Es folgte das Hohelied auf Dietmar Hopp. Da wurde ich stutzig und habe gefragt: „Warum erzählen Sie mir das? Dass Herr Hopp ein guter Mensch ist, das weiß ich doch. Was soll das?” Es hieß dann, vor Ort herrsche die Befürchtung, dass an einem der nächsten Spieltage Aktionen durch Fans gegen Dietmar Hopp geplant seien. Ich habe dann nochmal explizit nachgefragt, bekam aber keine Antwort. Da war mir klar: Am Samstag musst du wach sein.
Woran haben Sie dabei gedacht?
An Ausschreitungen. An Menschenmassen, die sich unkontrolliert bewegen, und was an diesem Nachmittag passieren könnte. So etwas. Während des Spiels sah ich dann das Plakat, das Dietmar Hopp im Fadenkreuz zeigt, und dachte mir: Das könnte es sein, was der Verein im Vorfeld gemeint hat.
Sie sagen mittlerweile selbst, dass die Vorkommnisse des Tages „geframed“ waren. Dass die Reaktionen abgesprochen waren, um die Proteste in einen neuen Kontext zu setzen. Haben Sie sich im Nachhinein geärgert, dass Sie dieser Beeinflussung auf den Leim gegangen sind?

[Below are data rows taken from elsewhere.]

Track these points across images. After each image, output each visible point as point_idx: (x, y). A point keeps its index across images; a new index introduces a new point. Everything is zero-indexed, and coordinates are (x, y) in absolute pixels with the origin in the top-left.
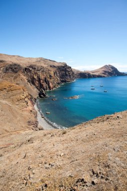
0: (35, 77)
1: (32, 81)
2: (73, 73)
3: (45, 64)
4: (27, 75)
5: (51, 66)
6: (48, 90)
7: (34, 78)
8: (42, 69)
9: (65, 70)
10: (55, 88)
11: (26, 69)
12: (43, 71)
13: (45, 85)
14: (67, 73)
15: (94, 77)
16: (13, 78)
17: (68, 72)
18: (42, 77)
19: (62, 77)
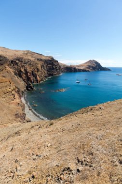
0: (22, 70)
1: (19, 74)
2: (60, 67)
3: (32, 57)
4: (13, 68)
5: (38, 60)
6: (35, 83)
7: (21, 71)
8: (29, 62)
9: (52, 64)
10: (42, 82)
11: (12, 61)
12: (30, 64)
13: (32, 78)
14: (54, 67)
15: (79, 71)
18: (29, 70)
19: (49, 70)
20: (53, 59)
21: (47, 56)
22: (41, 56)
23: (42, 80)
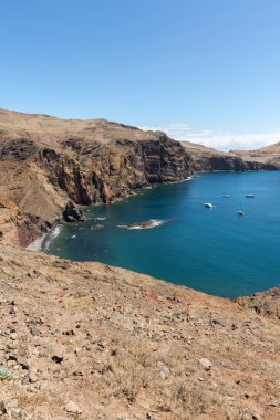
0: (68, 171)
1: (60, 181)
2: (188, 158)
3: (105, 137)
4: (48, 166)
5: (118, 142)
6: (98, 204)
7: (63, 174)
8: (94, 151)
9: (162, 152)
10: (119, 199)
11: (46, 151)
12: (97, 155)
13: (91, 190)
14: (166, 159)
15: (253, 167)
17: (170, 156)
18: (85, 172)
19: (151, 168)
20: (164, 138)
21: (150, 132)
22: (134, 131)
23: (118, 195)
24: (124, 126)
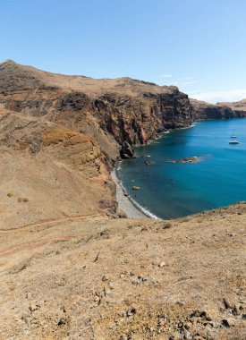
0: (114, 118)
1: (108, 126)
2: (192, 108)
3: (133, 91)
4: (98, 114)
5: (145, 95)
6: (137, 145)
7: (111, 121)
8: (127, 102)
9: (175, 103)
10: (151, 141)
11: (97, 102)
12: (130, 106)
13: (132, 133)
14: (178, 109)
15: (240, 115)
16: (73, 121)
17: (181, 106)
18: (127, 118)
19: (167, 117)
20: (177, 91)
21: (165, 87)
22: (152, 86)
23: (150, 138)
24: (144, 83)
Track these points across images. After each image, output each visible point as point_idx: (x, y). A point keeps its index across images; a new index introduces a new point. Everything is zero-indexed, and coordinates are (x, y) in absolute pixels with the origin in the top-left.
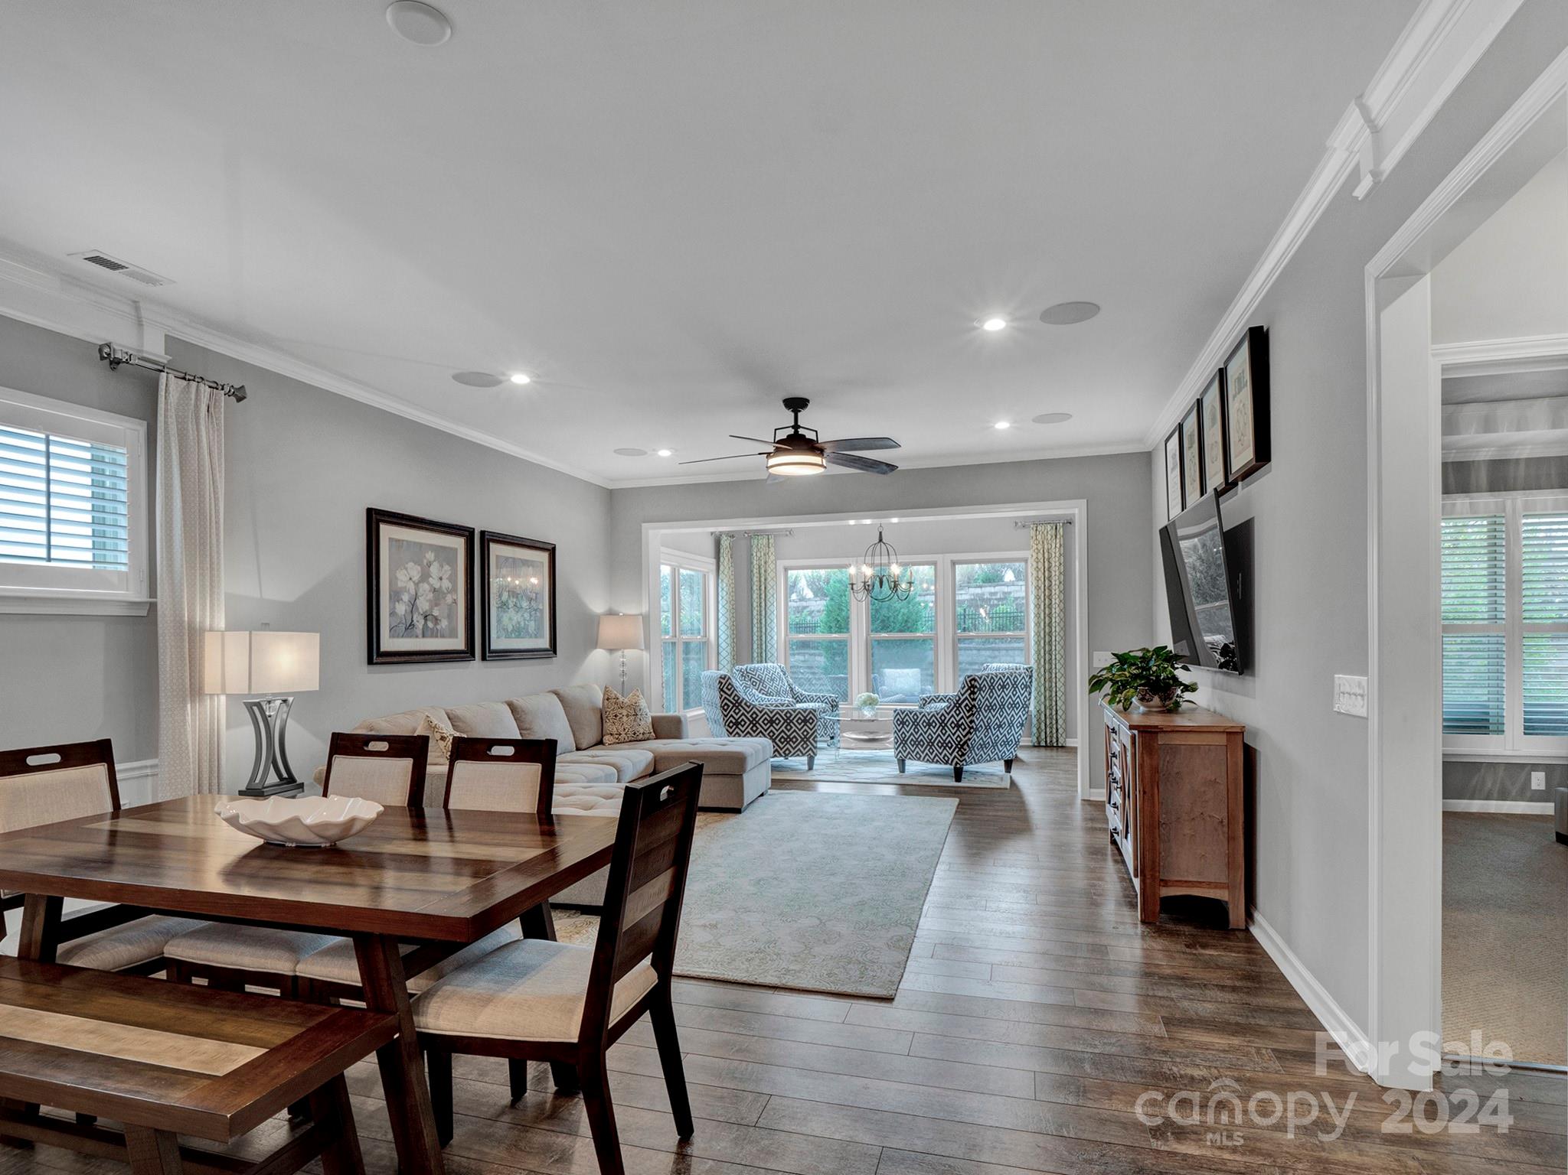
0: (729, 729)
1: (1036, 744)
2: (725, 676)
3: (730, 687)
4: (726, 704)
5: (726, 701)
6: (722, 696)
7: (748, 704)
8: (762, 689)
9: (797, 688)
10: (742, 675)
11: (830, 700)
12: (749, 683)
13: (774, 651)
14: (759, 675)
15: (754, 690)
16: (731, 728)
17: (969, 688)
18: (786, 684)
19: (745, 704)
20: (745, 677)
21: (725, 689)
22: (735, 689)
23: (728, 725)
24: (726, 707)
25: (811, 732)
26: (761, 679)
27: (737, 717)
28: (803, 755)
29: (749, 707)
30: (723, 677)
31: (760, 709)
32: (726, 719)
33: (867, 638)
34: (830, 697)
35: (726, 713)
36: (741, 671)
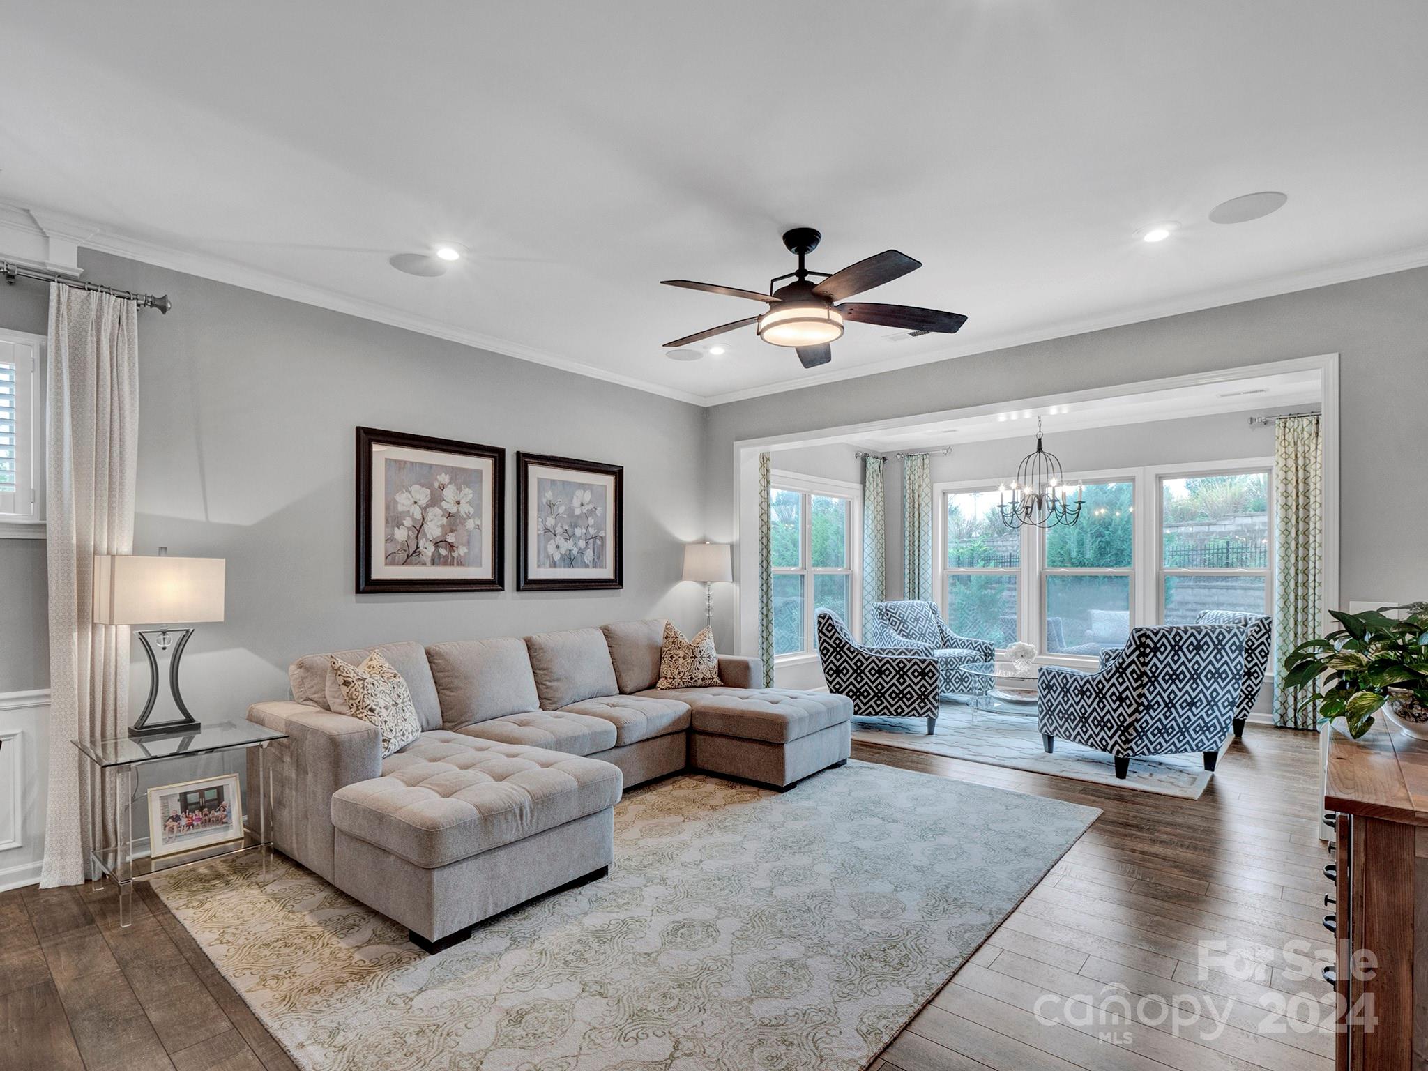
0: (828, 677)
1: (1279, 725)
2: (825, 615)
3: (830, 628)
4: (825, 648)
5: (825, 644)
6: (821, 638)
7: (852, 649)
8: (901, 630)
9: (948, 629)
10: (880, 613)
11: (983, 647)
12: (887, 623)
13: (927, 586)
14: (900, 613)
15: (892, 631)
16: (831, 676)
17: (1138, 648)
18: (935, 625)
19: (849, 649)
20: (883, 615)
21: (824, 630)
22: (836, 631)
23: (828, 673)
24: (825, 652)
25: (930, 689)
26: (902, 618)
27: (838, 664)
28: (920, 715)
29: (852, 653)
30: (823, 616)
31: (867, 657)
32: (825, 665)
33: (1040, 573)
34: (984, 643)
35: (825, 659)
36: (879, 608)
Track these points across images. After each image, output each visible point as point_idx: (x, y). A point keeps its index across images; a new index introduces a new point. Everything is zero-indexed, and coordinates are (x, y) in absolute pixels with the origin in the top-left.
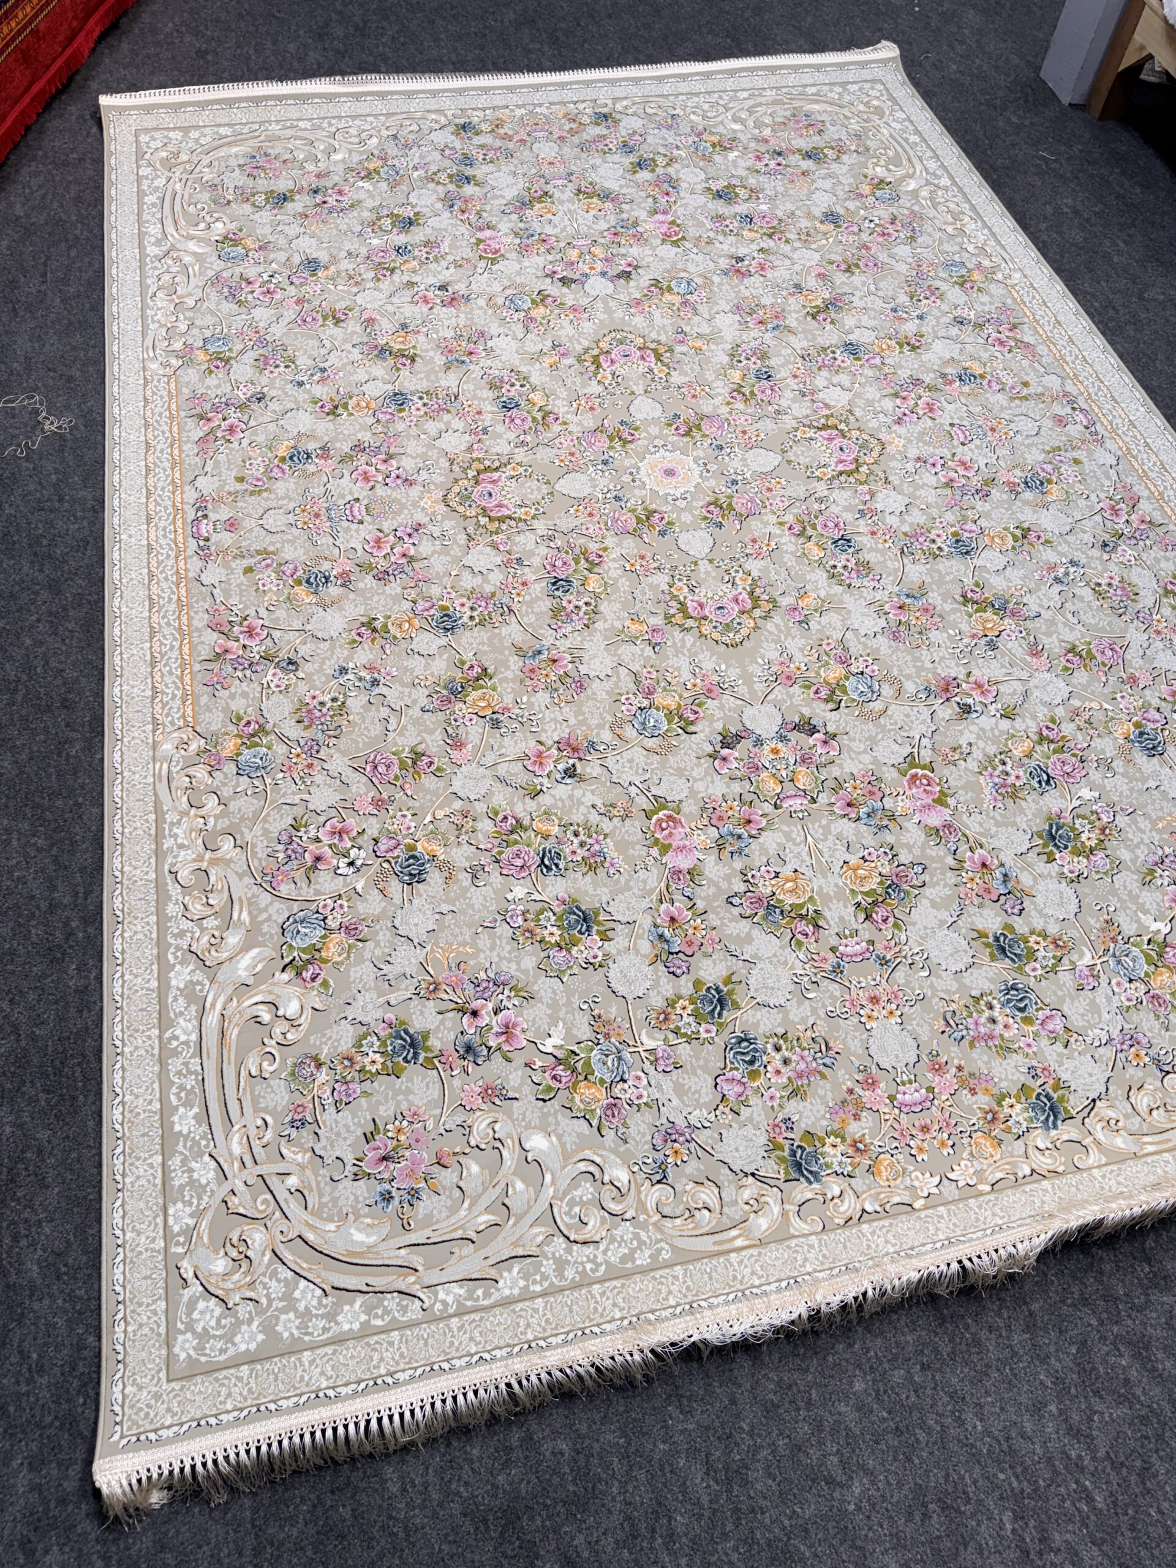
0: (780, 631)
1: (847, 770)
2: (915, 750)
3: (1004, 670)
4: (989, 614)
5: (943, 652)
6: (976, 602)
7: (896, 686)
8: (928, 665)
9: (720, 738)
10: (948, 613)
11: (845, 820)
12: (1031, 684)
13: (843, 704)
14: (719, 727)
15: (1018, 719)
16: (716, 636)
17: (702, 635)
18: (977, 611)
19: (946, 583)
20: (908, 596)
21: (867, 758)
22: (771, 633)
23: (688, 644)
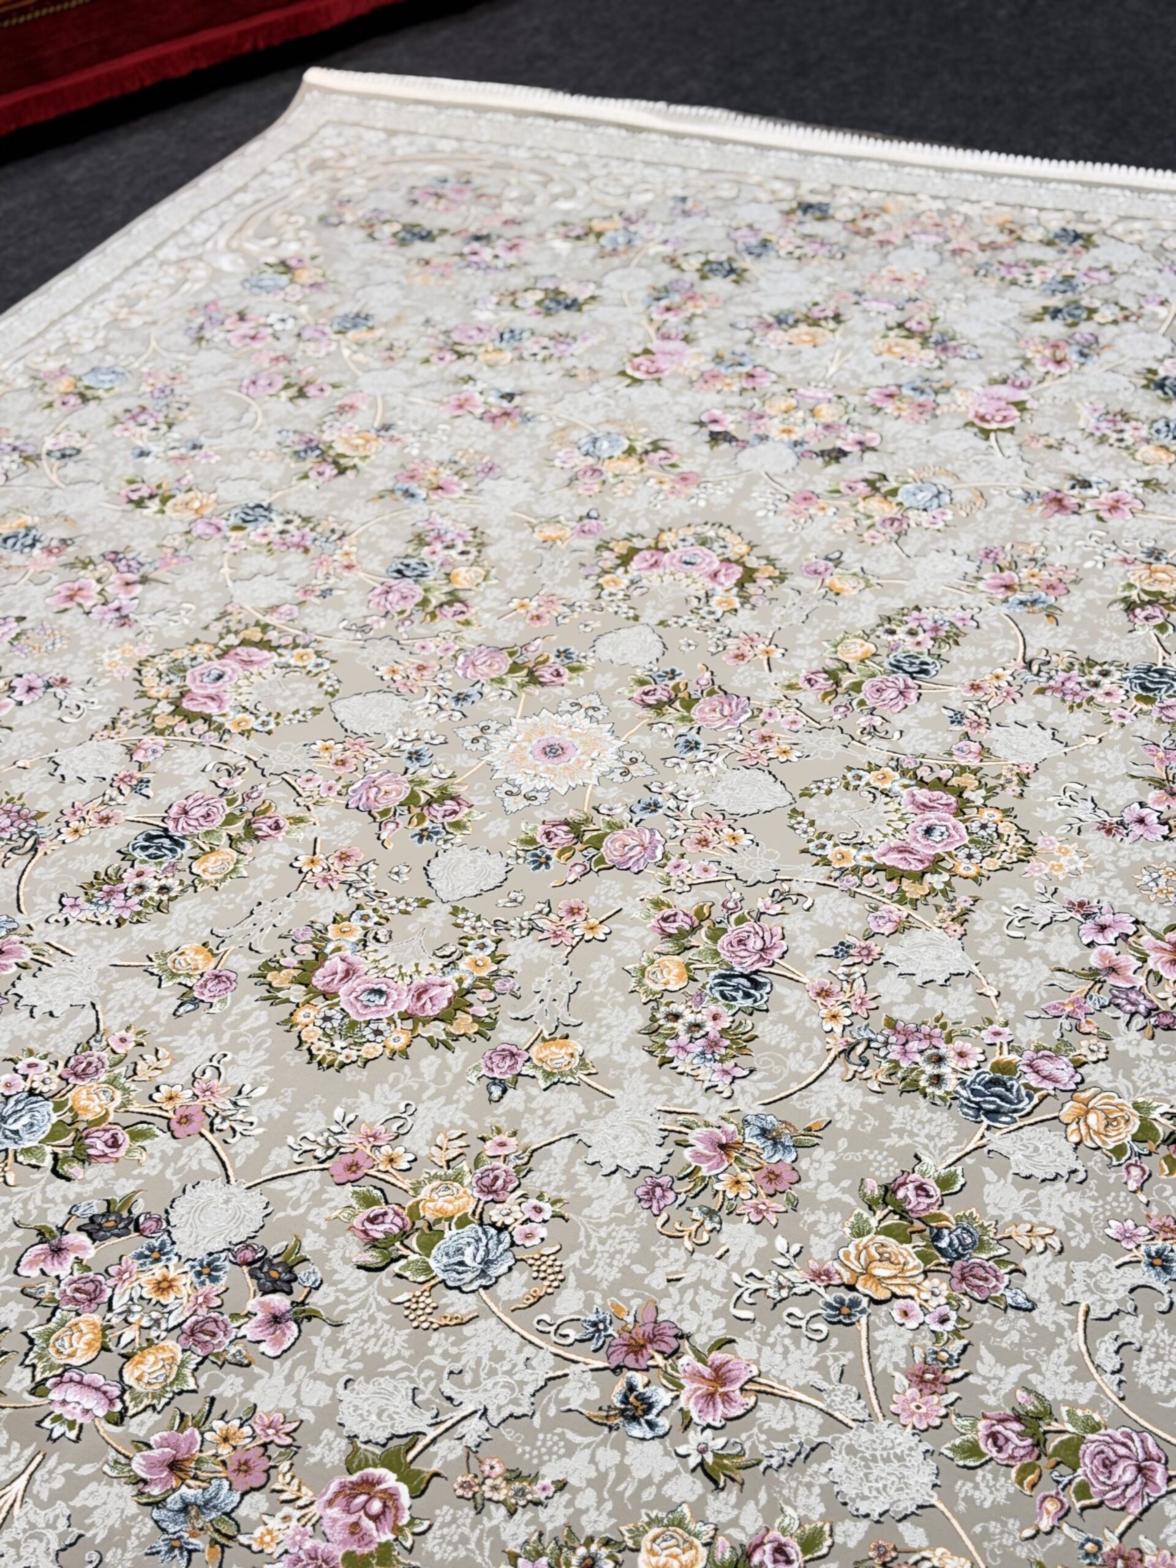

In den Tagen danach entstand für mich der Eindruck, dass außer mir und dem Schiedsrichter jeder Bescheid wusste. Ich habe mich trotzdem nicht geärgert. Ich habe mich eher gefragt, ob ich dann anders kommentiert hätte.
Und?
Das ist eine theoretische Frage, bei der man schnell geneigt ist, Heldenstatus erlangen zu wollen und zu sagen: „Oh, ja klar, da wäre ich natürlich superkritisch gewesen.“ Aber ich weiß das nicht. Ich hoffe allerdings, ich wäre es dann gewesen.